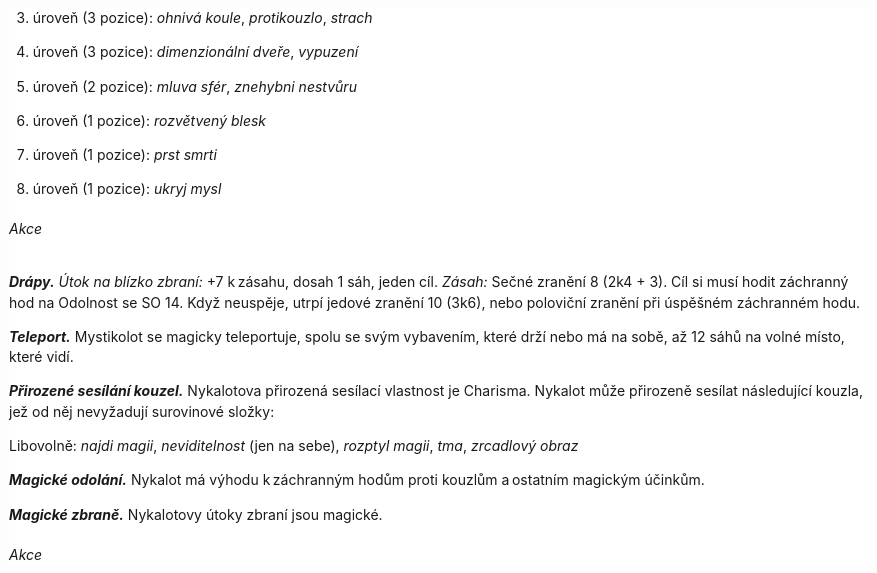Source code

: 3. úroveň (3 pozice): *ohnivá koule*, *protikouzlo*, *strach*
  
4. úroveň (3 pozice): *dimenzionální dveře*, *vypuzení*
  
5. úroveň (2 pozice): *mluva sfér*, *znehybni nestvůru*
  
6. úroveň (1 pozice): *rozvětvený blesk*
  
7. úroveň (1 pozice): *prst smrti*
  
8. úroveň (1 pozice): *ukryj mysl*
  
###### Akce
  
***Drápy.*** *Útok na blízko zbraní:* +7 k zásahu, dosah 1 sáh, jeden cíl. *Zásah:* Sečné zranění 8 (2k4 + 3). Cíl si musí hodit záchranný hod na Odolnost se SO 14. Když neuspěje, utrpí jedové zranění 10 (3k6), nebo poloviční zranění při úspěšném záchranném hodu.
  
***Teleport.*** Mystikolot se magicky teleportuje, spolu se svým vybavením, které drží nebo má na sobě, až 12 sáhů na volné místo, které vidí.

</Monster>

<Monster 
    title="Nykalot"
    subtitle="Velký běs (yugolot), neutrální zlo￼"
    armor-class="18 (přirozená zbroj)"
    hit-points="123 (13k10 + 52)"
    speed="8 sáhů, létání 12 sáhů"
    str="20 (+5)"
    dex="11 (+0)"
    con="19 (+4)"
    int="12 (+1)"
    wis="10 (+0)"
    cha="15 (+2)"
    saving-throws=""
    skills="Nenápadnost +4, Vnímání +4, Zastrašování +6"
    damage-vulnerabilities=""
    damage-resistances="blesková, chladná, ohnivá; bodná, drtivá a sečná z nemagických útoků"
    damage-immunities="jedová, kyselinová"
    condition-immunities="otrávený"
    senses="mimozrakové vnímání 12 sáhů, vidění ve tmě 12 sáhů, pasivní Vnímání 14"
    languages="démonština, ďábelština, telepatie 12 sáhů"
    challenge="9 (5 000 ZK)"
    >  

***Přirozené sesílání kouzel.*** Nykalotova přirozená sesílací vlastnost je Charisma. Nykalot může přirozeně sesílat následující kouzla, jež od něj nevyžadují surovinové složky:
  
Libovolně: *najdi magii*, *neviditelnost* (jen na sebe), *rozptyl magii*, *tma*, *zrcadlový obraz*
  
***Magické odolání.*** Nykalot má výhodu k záchranným hodům proti kouzlům a ostatním magickým účinkům.
  
***Magické zbraně.*** Nykalotovy útoky zbraní jsou magické.
  
###### Akce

+===+

*TASK STATEMENT:*
The line containing "6. úroveň (1 pozice): *rozvětvený blesk*" marks the end: retype every line from the first one in the listing up to and including it, without pictures.

*PROBLEM SOLUTION:*
Source code

: 3. úroveň (3 pozice): *ohnivá koule*, *protikouzlo*, *strach*
  
4. úroveň (3 pozice): *dimenzionální dveře*, *vypuzení*
  
5. úroveň (2 pozice): *mluva sfér*, *znehybni nestvůru*
  
6. úroveň (1 pozice): *rozvětvený blesk*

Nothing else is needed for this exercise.